Hello everyone,
I'm trying to narrow down some complains from my colleagues regarding slow performance between our virtualized environment and our NetApp storage.
We're on vSphere 7.0.3 and have 2 AFF-A400 in 2 datacenters active-active. There are around 15 ESXi per DC, connected via Brocade FC switches. I went through the NetApp best practices and applied the parameters recommended.
Our devs and SysOps are complaining about low performance for their Postgres VMs (running RHEL 7,8,9). I.e. one Postres VM states 25% iowait.
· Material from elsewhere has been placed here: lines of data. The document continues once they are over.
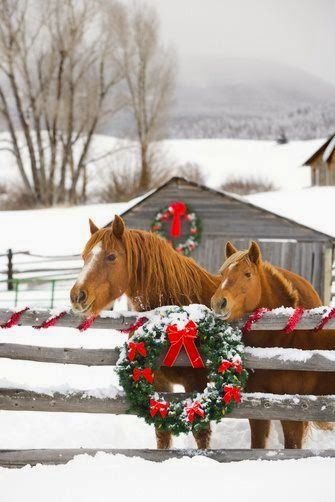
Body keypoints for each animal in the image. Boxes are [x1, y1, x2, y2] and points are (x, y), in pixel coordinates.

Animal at [70, 215, 222, 448]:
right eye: (84, 257)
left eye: (111, 256)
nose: (77, 296)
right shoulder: (158, 382)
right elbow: (162, 433)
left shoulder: (196, 383)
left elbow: (201, 433)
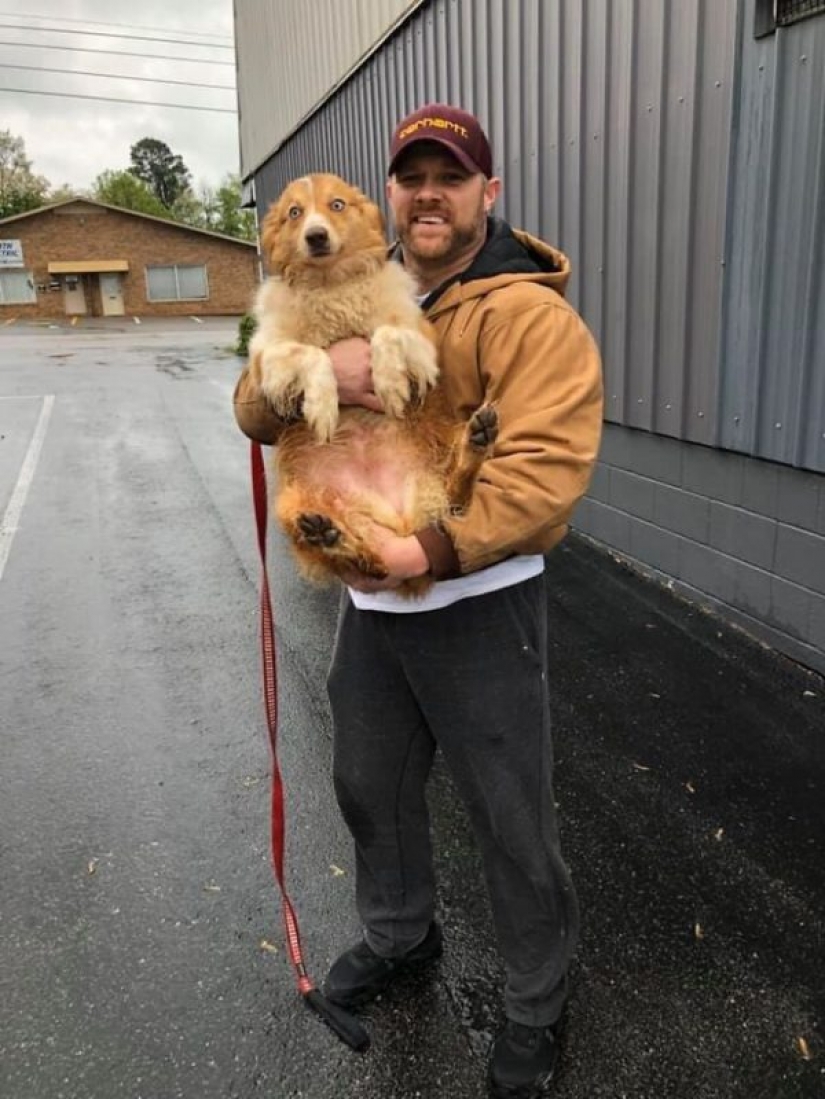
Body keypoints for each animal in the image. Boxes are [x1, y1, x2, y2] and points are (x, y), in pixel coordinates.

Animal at [247, 172, 496, 597]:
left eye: (336, 205)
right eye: (294, 212)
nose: (316, 236)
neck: (331, 285)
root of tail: (398, 516)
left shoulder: (419, 336)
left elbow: (385, 333)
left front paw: (390, 384)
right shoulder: (268, 355)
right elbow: (314, 354)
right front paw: (323, 406)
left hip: (438, 449)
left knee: (455, 497)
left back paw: (476, 442)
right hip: (293, 503)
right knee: (362, 555)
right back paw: (332, 538)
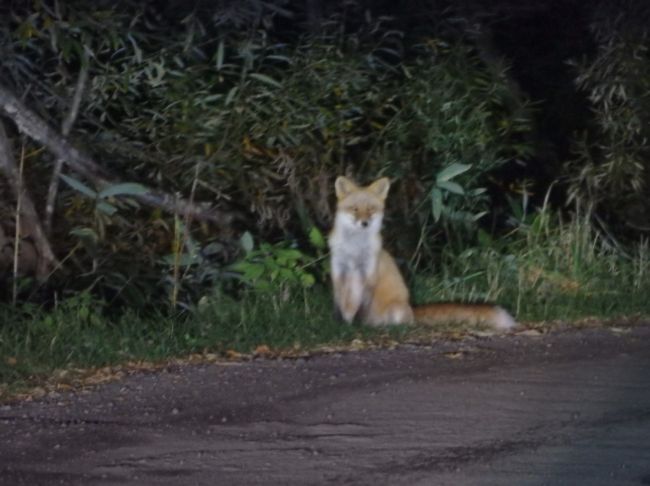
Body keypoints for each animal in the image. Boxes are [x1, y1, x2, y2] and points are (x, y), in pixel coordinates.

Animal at [330, 177, 516, 332]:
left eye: (371, 209)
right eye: (354, 209)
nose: (365, 223)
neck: (354, 251)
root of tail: (412, 309)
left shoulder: (368, 275)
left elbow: (361, 308)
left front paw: (358, 325)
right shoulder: (339, 273)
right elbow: (340, 306)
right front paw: (342, 325)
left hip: (396, 309)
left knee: (402, 325)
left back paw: (382, 327)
One of them wrote a fio test which results in IOPS of 600-700.
Now I played with fio today and the results are quite different depending on the parameters (obviously).
The one the SysOps wrote (resulting in ~700 IOPS):
fio --name TEST --eta-newline=5s --filename=temp.file --rw=randrw --size=2g --io_size=10g --blocksize=4k --ioengine=libaio --fsync=1 --iodepth=1 --direct=1 --numjobs=1 --runtime=60 --group_reporting
The one I wrote (resulting in around 22000 IOPS):
fio --name=random-write --ioengine=libaio --rw=randwrite --bs=4k --size=2g --numjobs=1 --iodepth=64 --runtime=60 --time_based --end_fsync=1 --direct=1 --fsync=1
(I know they are very different - just showing the problem of lacking a proper benchmark)
My first question is if someone can recommend some fio settings which are somehow realistic for some scenarios.
Second question is where I can check for bottlenecks or issues. ONTAP shows no issues or high load. ESXis are also happy. The switches also don't report any trouble.
Last question is what are the "common" IOPS our NetApp should be able to reach regularly - just so I know what's the theoretical maximum achievable.
If you need more details just let me know. Any hint is highly appreciated!